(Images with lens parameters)
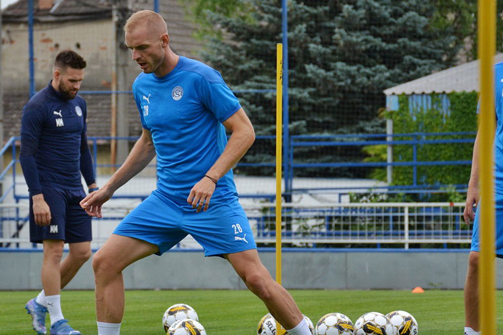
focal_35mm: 308
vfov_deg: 4.5
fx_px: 4302
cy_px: 204
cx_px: 197
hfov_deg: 6.7
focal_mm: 112
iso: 720
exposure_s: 1/1000
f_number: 5.6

Task requirements: Retype the data word for word and keep the pictures out of it.

Answer for this exercise:
focal_35mm: 308
vfov_deg: 4.5
fx_px: 4302
cy_px: 204
cx_px: 197
hfov_deg: 6.7
focal_mm: 112
iso: 720
exposure_s: 1/1000
f_number: 5.6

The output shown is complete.